**ASSIGNED TASK:**
Please reproduce the entries that follow without a single difference.

(Stored data entries)
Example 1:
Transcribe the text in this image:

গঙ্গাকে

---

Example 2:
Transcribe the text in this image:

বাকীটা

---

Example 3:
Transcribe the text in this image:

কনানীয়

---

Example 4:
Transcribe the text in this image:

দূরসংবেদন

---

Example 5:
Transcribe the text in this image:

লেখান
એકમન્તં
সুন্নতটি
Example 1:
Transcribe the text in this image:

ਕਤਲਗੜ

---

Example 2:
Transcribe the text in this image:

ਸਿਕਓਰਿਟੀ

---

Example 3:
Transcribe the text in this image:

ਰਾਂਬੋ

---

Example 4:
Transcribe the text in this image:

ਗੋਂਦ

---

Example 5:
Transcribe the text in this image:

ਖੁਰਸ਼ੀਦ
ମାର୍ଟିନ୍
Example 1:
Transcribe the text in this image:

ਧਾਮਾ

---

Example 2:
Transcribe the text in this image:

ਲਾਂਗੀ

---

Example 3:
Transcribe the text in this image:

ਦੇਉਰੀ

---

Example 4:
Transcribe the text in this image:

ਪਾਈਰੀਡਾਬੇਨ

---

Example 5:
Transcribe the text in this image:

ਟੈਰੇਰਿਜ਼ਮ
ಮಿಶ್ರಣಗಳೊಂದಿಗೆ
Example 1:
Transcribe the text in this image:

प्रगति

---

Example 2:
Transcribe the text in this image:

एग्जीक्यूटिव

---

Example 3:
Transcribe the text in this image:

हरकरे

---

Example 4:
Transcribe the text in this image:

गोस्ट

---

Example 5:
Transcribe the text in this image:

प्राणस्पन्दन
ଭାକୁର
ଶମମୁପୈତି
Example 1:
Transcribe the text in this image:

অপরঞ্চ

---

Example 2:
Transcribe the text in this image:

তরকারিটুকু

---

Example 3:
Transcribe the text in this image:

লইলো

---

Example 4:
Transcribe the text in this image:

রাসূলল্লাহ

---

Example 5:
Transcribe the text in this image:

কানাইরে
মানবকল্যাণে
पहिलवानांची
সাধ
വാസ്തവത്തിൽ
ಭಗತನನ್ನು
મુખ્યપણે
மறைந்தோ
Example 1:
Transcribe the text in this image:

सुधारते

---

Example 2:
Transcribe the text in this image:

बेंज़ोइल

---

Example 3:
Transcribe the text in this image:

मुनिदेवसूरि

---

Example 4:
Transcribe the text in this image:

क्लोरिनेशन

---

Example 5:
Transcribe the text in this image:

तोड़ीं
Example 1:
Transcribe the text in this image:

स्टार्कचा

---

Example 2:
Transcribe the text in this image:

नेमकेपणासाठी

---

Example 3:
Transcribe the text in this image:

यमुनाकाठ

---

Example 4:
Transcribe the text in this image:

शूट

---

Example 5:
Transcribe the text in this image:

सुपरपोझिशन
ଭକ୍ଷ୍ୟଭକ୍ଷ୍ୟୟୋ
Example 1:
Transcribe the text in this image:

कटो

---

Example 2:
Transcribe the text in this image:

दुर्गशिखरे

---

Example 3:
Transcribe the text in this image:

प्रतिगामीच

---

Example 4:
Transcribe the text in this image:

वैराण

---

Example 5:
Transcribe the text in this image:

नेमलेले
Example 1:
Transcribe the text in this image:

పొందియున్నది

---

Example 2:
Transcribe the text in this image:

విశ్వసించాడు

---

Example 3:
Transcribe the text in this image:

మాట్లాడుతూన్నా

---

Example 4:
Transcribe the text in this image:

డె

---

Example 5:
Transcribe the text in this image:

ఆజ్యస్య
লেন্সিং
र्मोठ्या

**RESULT OF THIS TASK:**
Example 1:
Transcribe the text in this image:

গঙ্গাকে

---

Example 2:
Transcribe the text in this image:

বাকীটা

---

Example 3:
Transcribe the text in this image:

কনানীয়

---

Example 4:
Transcribe the text in this image:

দূরসংবেদন

---

Example 5:
Transcribe the text in this image:

লেখান
એકમન્તં
সুন্নতটি
Example 1:
Transcribe the text in this image:

ਕਤਲਗੜ

---

Example 2:
Transcribe the text in this image:

ਸਿਕਓਰਿਟੀ

---

Example 3:
Transcribe the text in this image:

ਰਾਂਬੋ

---

Example 4:
Transcribe the text in this image:

ਗੋਂਦ

---

Example 5:
Transcribe the text in this image:

ਖੁਰਸ਼ੀਦ
ମାର୍ଟିନ୍
Example 1:
Transcribe the text in this image:

ਧਾਮਾ

---

Example 2:
Transcribe the text in this image:

ਲਾਂਗੀ

---

Example 3:
Transcribe the text in this image:

ਦੇਉਰੀ

---

Example 4:
Transcribe the text in this image:

ਪਾਈਰੀਡਾਬੇਨ

---

Example 5:
Transcribe the text in this image:

ਟੈਰੇਰਿਜ਼ਮ
ಮಿಶ್ರಣಗಳೊಂದಿಗೆ
Example 1:
Transcribe the text in this image:

प्रगति

---

Example 2:
Transcribe the text in this image:

एग्जीक्यूटिव

---

Example 3:
Transcribe the text in this image:

हरकरे

---

Example 4:
Transcribe the text in this image:

गोस्ट

---

Example 5:
Transcribe the text in this image:

प्राणस्पन्दन
ଭାକୁର
ଶମମୁପୈତି
Example 1:
Transcribe the text in this image:

অপরঞ্চ

---

Example 2:
Transcribe the text in this image:

তরকারিটুকু

---

Example 3:
Transcribe the text in this image:

লইলো

---

Example 4:
Transcribe the text in this image:

রাসূলল্লাহ

---

Example 5:
Transcribe the text in this image:

কানাইরে
মানবকল্যাণে
पहिलवानांची
সাধ
വാസ്തവത്തിൽ
ಭಗತನನ್ನು
મુખ્યપણે
மறைந்தோ
Example 1:
Transcribe the text in this image:

सुधारते

---

Example 2:
Transcribe the text in this image:

बेंज़ोइल

---

Example 3:
Transcribe the text in this image:

मुनिदेवसूरि

---

Example 4:
Transcribe the text in this image:

क्लोरिनेशन

---

Example 5:
Transcribe the text in this image:

तोड़ीं
Example 1:
Transcribe the text in this image:

स्टार्कचा

---

Example 2:
Transcribe the text in this image:

नेमकेपणासाठी

---

Example 3:
Transcribe the text in this image:

यमुनाकाठ

---

Example 4:
Transcribe the text in this image:

शूट

---

Example 5:
Transcribe the text in this image:

सुपरपोझिशन
ଭକ୍ଷ୍ୟଭକ୍ଷ୍ୟୟୋ
Example 1:
Transcribe the text in this image:

कटो

---

Example 2:
Transcribe the text in this image:

दुर्गशिखरे

---

Example 3:
Transcribe the text in this image:

प्रतिगामीच

---

Example 4:
Transcribe the text in this image:

वैराण

---

Example 5:
Transcribe the text in this image:

नेमलेले
Example 1:
Transcribe the text in this image:

పొందియున్నది

---

Example 2:
Transcribe the text in this image:

విశ్వసించాడు

---

Example 3:
Transcribe the text in this image:

మాట్లాడుతూన్నా

---

Example 4:
Transcribe the text in this image:

డె

---

Example 5:
Transcribe the text in this image:

ఆజ్యస్య
লেন্সিং
र्मोठ्या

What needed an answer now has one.